Dès l’ouverture de l’enveloppe, la première impression est positive, elle écarquille les yeux et tend la main afin de se saisir au plus vite du nouvel objet venant de faire son apparition dans son champ de vision. Le livre compte un grand nombre de pages (36) et l’édition est de très bonne facture, de belles pages cartonnées dotées d’une finition glacée – vous aurez compris que ce n’est pas elle qui fait ce commentaire, ni elle qui apprécie le côté facile à nettoyer du carton glacé. Ce qui est un avantage en général pour un livre imprimé, lui complique pour l’instant la vie car le poids du livre s’en ressent et il est difficile pour elle de le tenir à bout de bras. Ce gabarit imposant, digne d’un hippopotame, se révèle par contre d’une efficacité redoutable lorsqu’il s’agit de lester le livre sur la tablette d’une chaise haute, elle peut alors tourner les pages d’une seule main sans que le livre ne bouge. Je tiens à préciser que le livre reste toutefois très maniable et qu’il s’agit d’une réédition dans un format plus compact que l’original. Elle semble avoir apprécié le contenu, même si elle a mis un peu de temps a retrouver la silhouette de son compagnon sous cette forme stylisée que l’on croirait tout droit sorti d’une exposition d’art moderne. C’est un point positif est une approche résolument moderne pour ce qui sera la gimmick de tout le livre puisque Janick Coat va mettre en scène cet Hippo minimaliste dans toute une game de situations. Nous avons d’abord cru à une oeuvre monochromatique, mais il n’en est rien même si le rouge présent sur la couverture demeure la couleur dominante.

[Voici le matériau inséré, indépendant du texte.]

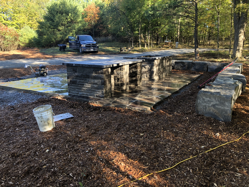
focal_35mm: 28
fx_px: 201
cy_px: 94
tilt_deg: -13.3
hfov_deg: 63.4
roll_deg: +1.0
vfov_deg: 49.7
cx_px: 124
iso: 40
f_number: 1.8
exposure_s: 1/120
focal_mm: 3.99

Après un premier passage à tourner les pages frénétiquement jusqu’à atteindre la fin du livre à vitesse grand V, nous reprenons calmement la lecture depuis le début pour prendre pleinement la mesure du concept du livre. Mon hippopotame est un livre de contraires qui est un sous-genre célèbre de l’imagier, un classique du genre dans la littérature enfantine. Le principe est simple, il s’agit d’illustrer en une double page une chose et son contraire. Tout le jeu de ce livre est de le faire en mettant en scène le même hippopotame représenté par le même dessin. Ma fille est encore petite elle a donc été séduite par les contrastes marqués, un grand opposé bien franc comme “clair / sombre” ou un jeu de texture à toucher “doux / rugueux”. Mais ce qui l’a vraiment intrigué est l’opposition “net / flou”, l’effet d’optique du flou est vraiment très réussi et surprenant – même pour les adultes. Un contraire m’a fait particulièrement sourire comme “face / profil” où le pauvre Hippo se retrouve de profil a l’état d’un simple trait – ma fille est restée de marbre. Cette première lecture est déjà intéressante, mais ce n’est que la première car il donnera lieu à de nombreuses autres qui seront nécessaires à la compréhension des concepts plus complexes à appréhender comme “positif / négatif” ou ne présentant pas un visuel spectaculaire comme “singulier / pluriel”.

Ce livre est d’abord un très bel objet, l’édition est d’une qualité irréprochable, les dessins sont nets et précis et les couleurs vives et brillantes. Le parti pris d’un dessin très stylisé et minimaliste n’est pas si courant dans la littérature jeunesse et permet à l’enfant de s’imprégner d’une représentation différente, beaucoup plus abstraite, du réel. Enfin, le choix des contraires et leurs illustrations est bien étagé. Des cas simples permettent à l’enfant de comprendre le concept alors que d’autres leur donneront du fil à retordre pendant quelques temps – je pense que sourire à la blague de l’hippopotame de profil prendra du temps. En conclusion, un livre pour enfant qui a le mérite de moderniser un concept vieux comme le monde qui conserve ici toute son efficacité.

Je remercie les éditions Autrement ainsi que Babelio de m’avoir fait parvenir ce livre dans le cadre du programme Masse critique.


Janik Coat, Mon hippopotame, Editions Autrement, coll. « Jeunesse / Albums », 2013, 36 p, Amazon.